Data for this exercise:
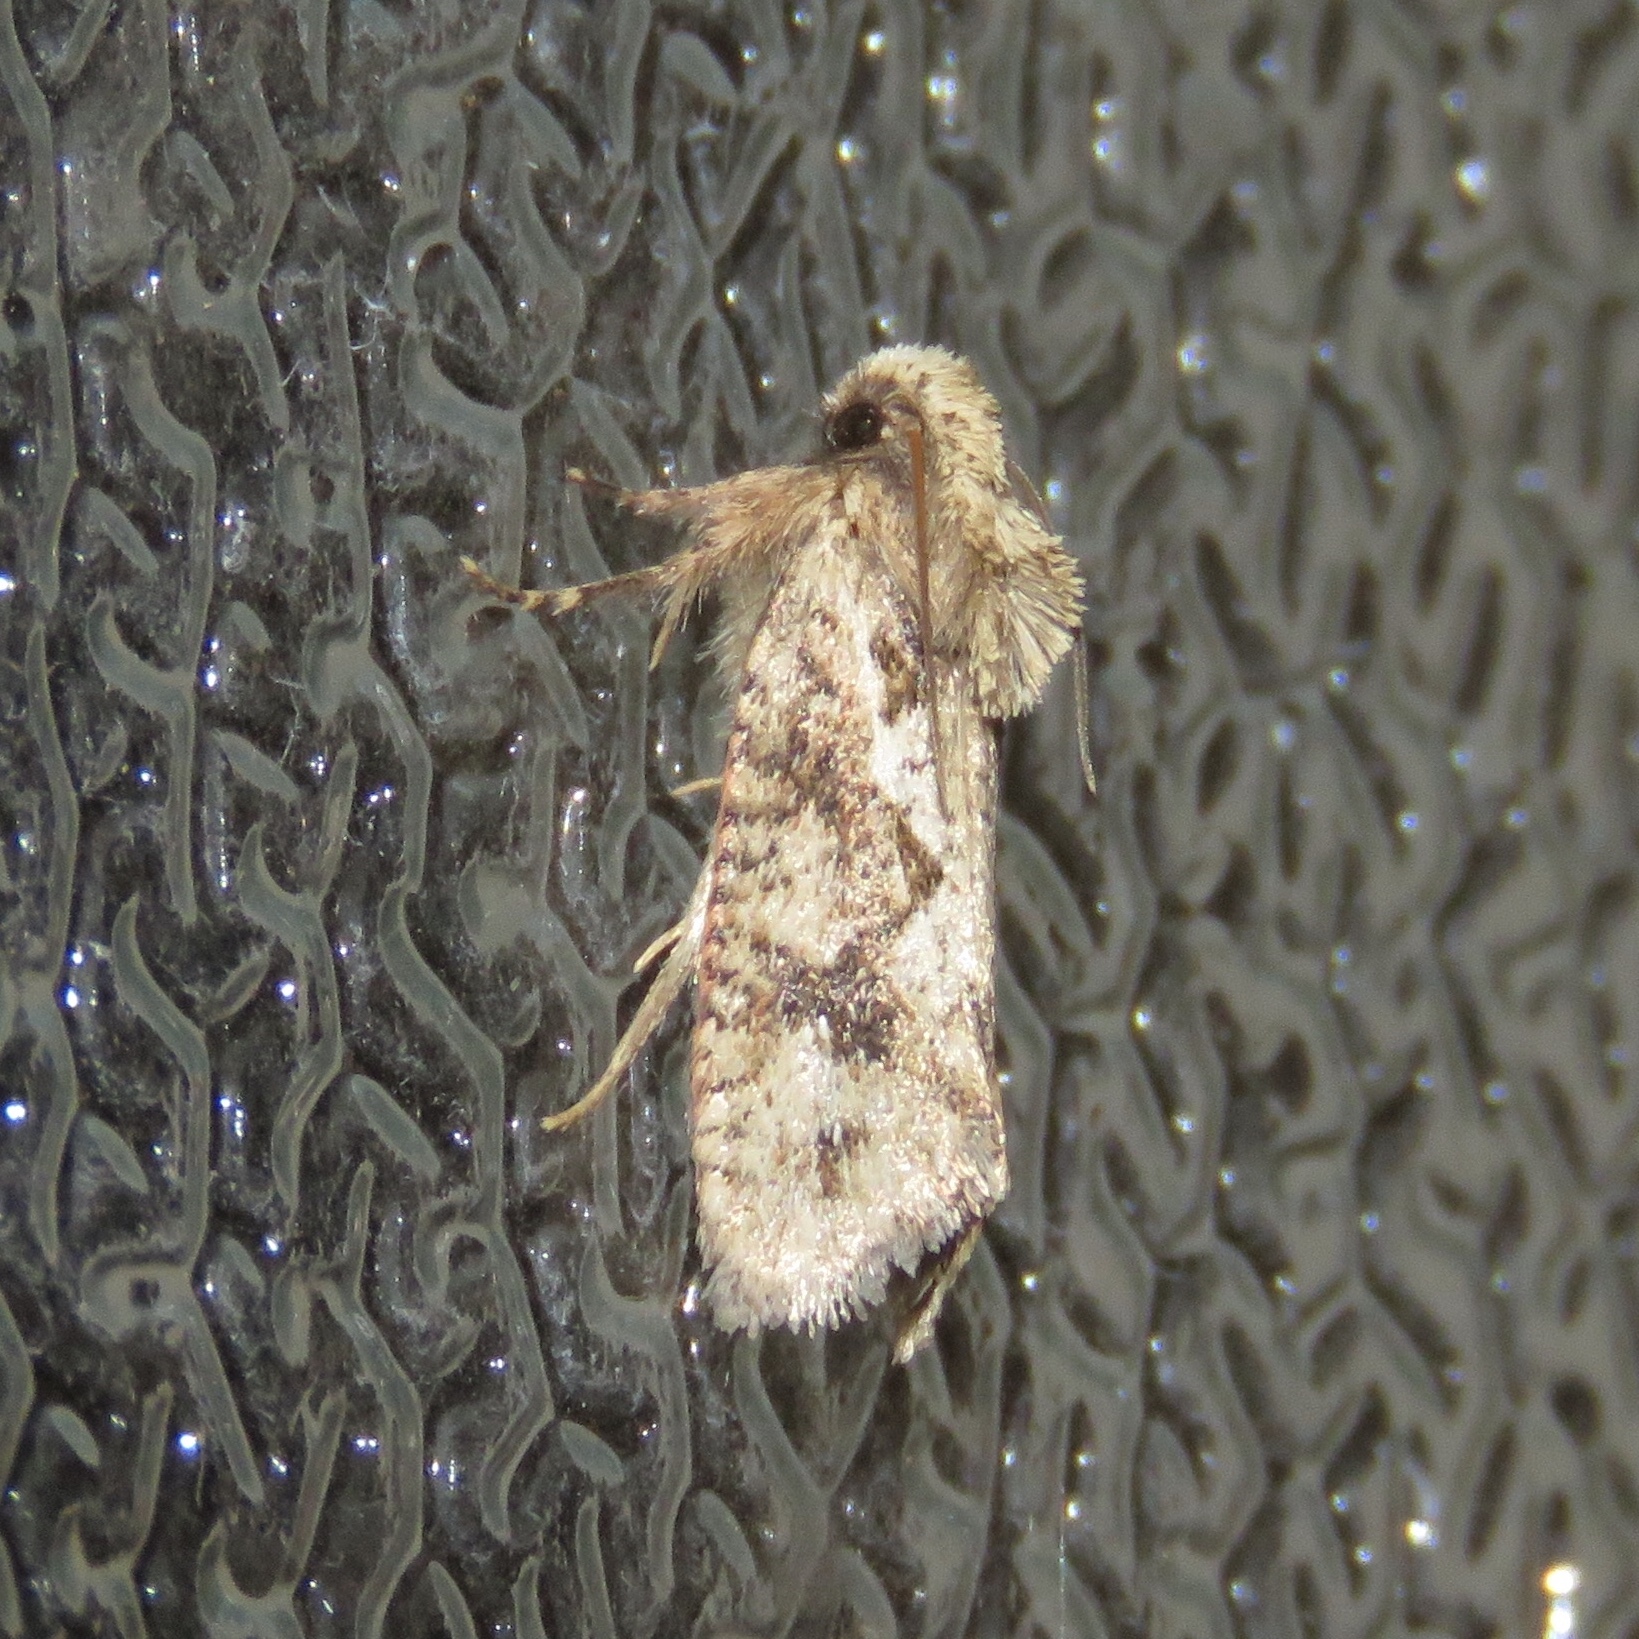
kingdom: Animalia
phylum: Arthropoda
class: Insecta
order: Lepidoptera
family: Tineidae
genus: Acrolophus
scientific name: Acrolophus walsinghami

Stated problem:
Reproduce every line of text in the data above word for word, and leave the pictures out of your answer.

Exercise result:
kingdom: Animalia
phylum: Arthropoda
class: Insecta
order: Lepidoptera
family: Tineidae
genus: Acrolophus
scientific name: Acrolophus walsinghami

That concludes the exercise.